_REQUIREMENT:_ Write out the lines starting at the one that holds "nuevo integrante de" and ending with the final line of the data, exactly and with no others.

Saved data entries
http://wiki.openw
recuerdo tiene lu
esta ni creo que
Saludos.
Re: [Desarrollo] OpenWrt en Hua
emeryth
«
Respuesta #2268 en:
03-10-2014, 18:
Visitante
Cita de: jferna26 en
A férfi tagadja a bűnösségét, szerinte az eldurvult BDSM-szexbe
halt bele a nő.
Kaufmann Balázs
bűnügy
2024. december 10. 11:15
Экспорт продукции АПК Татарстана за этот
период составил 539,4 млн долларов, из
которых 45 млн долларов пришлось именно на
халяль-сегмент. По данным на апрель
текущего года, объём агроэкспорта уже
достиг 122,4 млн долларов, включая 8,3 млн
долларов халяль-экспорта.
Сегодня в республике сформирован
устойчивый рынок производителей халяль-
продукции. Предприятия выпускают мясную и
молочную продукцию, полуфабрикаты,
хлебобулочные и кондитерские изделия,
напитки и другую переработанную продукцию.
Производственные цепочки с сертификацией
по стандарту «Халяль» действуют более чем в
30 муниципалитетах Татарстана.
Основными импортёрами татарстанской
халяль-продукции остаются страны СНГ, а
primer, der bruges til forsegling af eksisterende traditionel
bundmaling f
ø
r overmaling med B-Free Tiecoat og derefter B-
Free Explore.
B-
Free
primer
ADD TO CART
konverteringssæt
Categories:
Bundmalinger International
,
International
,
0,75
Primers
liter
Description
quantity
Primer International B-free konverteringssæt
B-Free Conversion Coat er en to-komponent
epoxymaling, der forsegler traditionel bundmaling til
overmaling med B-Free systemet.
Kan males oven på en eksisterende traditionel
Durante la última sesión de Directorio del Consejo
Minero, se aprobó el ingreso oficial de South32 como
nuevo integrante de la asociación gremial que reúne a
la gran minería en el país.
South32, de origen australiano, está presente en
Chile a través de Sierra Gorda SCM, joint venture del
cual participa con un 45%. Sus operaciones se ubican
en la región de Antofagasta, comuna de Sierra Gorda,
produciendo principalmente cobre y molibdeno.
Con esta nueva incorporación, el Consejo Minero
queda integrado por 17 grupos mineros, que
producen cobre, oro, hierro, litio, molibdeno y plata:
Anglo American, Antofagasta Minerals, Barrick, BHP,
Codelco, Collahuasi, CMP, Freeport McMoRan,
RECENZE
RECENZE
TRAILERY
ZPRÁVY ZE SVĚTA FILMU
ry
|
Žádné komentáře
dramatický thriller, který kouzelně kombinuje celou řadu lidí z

_EXERCISE OUTPUT:_
nuevo integrante de la asociación gremial que reúne a
la gran minería en el país.
South32, de origen australiano, está presente en
Chile a través de Sierra Gorda SCM, joint venture del
cual participa con un 45%. Sus operaciones se ubican
en la región de Antofagasta, comuna de Sierra Gorda,
produciendo principalmente cobre y molibdeno.
Con esta nueva incorporación, el Consejo Minero
queda integrado por 17 grupos mineros, que
producen cobre, oro, hierro, litio, molibdeno y plata:
Anglo American, Antofagasta Minerals, Barrick, BHP,
Codelco, Collahuasi, CMP, Freeport McMoRan,
RECENZE
RECENZE
TRAILERY
ZPRÁVY ZE SVĚTA FILMU
ry
|
Žádné komentáře
dramatický thriller, který kouzelně kombinuje celou řadu lidí z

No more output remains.